■ Available data ■
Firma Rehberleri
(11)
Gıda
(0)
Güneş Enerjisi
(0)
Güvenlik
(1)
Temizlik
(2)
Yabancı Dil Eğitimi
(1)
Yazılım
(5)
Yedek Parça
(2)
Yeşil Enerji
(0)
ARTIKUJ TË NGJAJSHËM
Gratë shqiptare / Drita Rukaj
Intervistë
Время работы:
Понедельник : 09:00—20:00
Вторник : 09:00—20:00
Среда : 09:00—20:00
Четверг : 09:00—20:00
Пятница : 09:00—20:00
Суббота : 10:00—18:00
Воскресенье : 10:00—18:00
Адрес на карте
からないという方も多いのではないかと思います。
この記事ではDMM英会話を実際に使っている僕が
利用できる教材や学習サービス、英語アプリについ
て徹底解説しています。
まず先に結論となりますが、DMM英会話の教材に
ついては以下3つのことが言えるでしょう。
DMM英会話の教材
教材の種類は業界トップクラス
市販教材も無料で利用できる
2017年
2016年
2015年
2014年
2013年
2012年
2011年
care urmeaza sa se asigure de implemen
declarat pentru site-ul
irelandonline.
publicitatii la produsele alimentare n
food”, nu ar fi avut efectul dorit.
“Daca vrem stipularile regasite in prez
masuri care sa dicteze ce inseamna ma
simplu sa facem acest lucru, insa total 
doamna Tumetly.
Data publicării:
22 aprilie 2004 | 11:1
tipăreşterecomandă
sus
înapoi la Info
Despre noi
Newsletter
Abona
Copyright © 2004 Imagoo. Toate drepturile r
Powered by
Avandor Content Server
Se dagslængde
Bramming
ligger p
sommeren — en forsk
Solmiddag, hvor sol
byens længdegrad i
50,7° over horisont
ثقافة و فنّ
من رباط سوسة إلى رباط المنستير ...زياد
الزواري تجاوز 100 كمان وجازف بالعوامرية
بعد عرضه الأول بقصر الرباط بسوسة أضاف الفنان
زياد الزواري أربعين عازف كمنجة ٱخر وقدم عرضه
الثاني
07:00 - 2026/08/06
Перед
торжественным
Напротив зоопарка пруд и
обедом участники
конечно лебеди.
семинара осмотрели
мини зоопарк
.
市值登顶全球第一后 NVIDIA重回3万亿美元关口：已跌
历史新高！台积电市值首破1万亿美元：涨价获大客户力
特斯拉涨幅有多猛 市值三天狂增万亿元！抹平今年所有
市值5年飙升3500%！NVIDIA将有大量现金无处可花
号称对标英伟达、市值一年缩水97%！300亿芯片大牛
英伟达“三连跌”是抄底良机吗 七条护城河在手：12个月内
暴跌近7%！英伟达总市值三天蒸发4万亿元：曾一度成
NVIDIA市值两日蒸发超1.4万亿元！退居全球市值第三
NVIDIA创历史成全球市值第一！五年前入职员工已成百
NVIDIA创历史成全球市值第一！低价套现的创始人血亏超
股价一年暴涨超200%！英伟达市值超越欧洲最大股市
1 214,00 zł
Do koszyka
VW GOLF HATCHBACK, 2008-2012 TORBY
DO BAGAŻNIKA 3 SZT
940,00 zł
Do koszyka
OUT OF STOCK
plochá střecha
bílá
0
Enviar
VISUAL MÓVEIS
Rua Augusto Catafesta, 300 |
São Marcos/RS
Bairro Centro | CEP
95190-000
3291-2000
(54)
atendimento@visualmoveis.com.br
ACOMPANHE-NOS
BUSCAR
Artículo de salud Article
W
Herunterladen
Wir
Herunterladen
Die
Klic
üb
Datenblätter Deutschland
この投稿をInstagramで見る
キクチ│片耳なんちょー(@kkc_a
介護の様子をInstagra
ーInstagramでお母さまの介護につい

■ Activity ■
Transcribe exactly, and only, the lines from the one bearing "50,7° over horisont" through the last line of the entries, counting both.

■ Solved exercise ■
50,7° over horisont
ثقافة و فنّ
من رباط سوسة إلى رباط المنستير ...زياد
الزواري تجاوز 100 كمان وجازف بالعوامرية
بعد عرضه الأول بقصر الرباط بسوسة أضاف الفنان
زياد الزواري أربعين عازف كمنجة ٱخر وقدم عرضه
الثاني
07:00 - 2026/08/06
Перед
торжественным
Напротив зоопарка пруд и
обедом участники
конечно лебеди.
семинара осмотрели
мини зоопарк
.
市值登顶全球第一后 NVIDIA重回3万亿美元关口：已跌
历史新高！台积电市值首破1万亿美元：涨价获大客户力
特斯拉涨幅有多猛 市值三天狂增万亿元！抹平今年所有
市值5年飙升3500%！NVIDIA将有大量现金无处可花
号称对标英伟达、市值一年缩水97%！300亿芯片大牛
英伟达“三连跌”是抄底良机吗 七条护城河在手：12个月内
暴跌近7%！英伟达总市值三天蒸发4万亿元：曾一度成
NVIDIA市值两日蒸发超1.4万亿元！退居全球市值第三
NVIDIA创历史成全球市值第一！五年前入职员工已成百
NVIDIA创历史成全球市值第一！低价套现的创始人血亏超
股价一年暴涨超200%！英伟达市值超越欧洲最大股市
1 214,00 zł
Do koszyka
VW GOLF HATCHBACK, 2008-2012 TORBY
DO BAGAŻNIKA 3 SZT
940,00 zł
Do koszyka
OUT OF STOCK
plochá střecha
bílá
0
Enviar
VISUAL MÓVEIS
Rua Augusto Catafesta, 300 |
São Marcos/RS
Bairro Centro | CEP
95190-000
3291-2000
(54)
atendimento@visualmoveis.com.br
ACOMPANHE-NOS
BUSCAR
Artículo de salud Article
W
Herunterladen
Wir
Herunterladen
Die
Klic
üb
Datenblätter Deutschland
この投稿をInstagramで見る
キクチ│片耳なんちょー(@kkc_a
介護の様子をInstagra
ーInstagramでお母さまの介護につい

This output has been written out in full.